[WORKING DATA Boundary: Start]

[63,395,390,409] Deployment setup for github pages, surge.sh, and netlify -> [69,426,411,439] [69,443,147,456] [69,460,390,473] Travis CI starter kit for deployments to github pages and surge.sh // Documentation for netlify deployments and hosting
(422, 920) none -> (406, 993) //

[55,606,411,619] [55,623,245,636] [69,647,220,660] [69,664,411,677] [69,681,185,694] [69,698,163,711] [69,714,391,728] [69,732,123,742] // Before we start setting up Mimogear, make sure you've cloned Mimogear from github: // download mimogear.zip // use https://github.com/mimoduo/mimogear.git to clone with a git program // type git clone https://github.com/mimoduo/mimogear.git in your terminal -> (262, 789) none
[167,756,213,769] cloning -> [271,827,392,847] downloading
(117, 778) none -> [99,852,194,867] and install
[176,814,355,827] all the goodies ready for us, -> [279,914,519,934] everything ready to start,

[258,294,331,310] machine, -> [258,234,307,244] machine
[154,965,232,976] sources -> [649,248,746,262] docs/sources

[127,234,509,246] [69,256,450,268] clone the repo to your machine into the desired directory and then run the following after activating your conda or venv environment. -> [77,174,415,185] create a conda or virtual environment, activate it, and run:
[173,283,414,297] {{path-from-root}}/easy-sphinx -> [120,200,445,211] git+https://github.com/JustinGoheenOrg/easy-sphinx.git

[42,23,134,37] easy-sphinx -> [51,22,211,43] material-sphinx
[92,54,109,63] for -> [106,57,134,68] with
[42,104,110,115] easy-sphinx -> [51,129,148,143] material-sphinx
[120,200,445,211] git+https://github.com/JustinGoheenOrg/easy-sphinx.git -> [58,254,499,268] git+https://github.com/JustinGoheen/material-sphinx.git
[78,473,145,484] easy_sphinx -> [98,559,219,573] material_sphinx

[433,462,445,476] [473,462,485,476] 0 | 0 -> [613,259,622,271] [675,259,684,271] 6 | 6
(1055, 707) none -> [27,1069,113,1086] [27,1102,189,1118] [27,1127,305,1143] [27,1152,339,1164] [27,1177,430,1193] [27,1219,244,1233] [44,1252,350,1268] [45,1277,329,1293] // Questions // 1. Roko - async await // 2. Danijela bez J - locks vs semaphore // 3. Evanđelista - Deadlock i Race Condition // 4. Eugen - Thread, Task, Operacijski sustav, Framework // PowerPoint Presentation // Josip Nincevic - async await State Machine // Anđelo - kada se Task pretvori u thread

[WORKING DATA Boundary: End]

From the listing above, copy all lines holding the word "with".

_EXERCISE ANSWER_
[55,606,411,619] [55,623,245,636] [69,647,220,660] [69,664,411,677] [69,681,185,694] [69,698,163,711] [69,714,391,728] [69,732,123,742] // Before we start setting up Mimogear, make sure you've cloned Mimogear from github: // download mimogear.zip // use https://github.com/mimoduo/mimogear.git to clone with a git program // type git clone https://github.com/mimoduo/mimogear.git in your terminal -> (262, 789) none
[92,54,109,63] for -> [106,57,134,68] with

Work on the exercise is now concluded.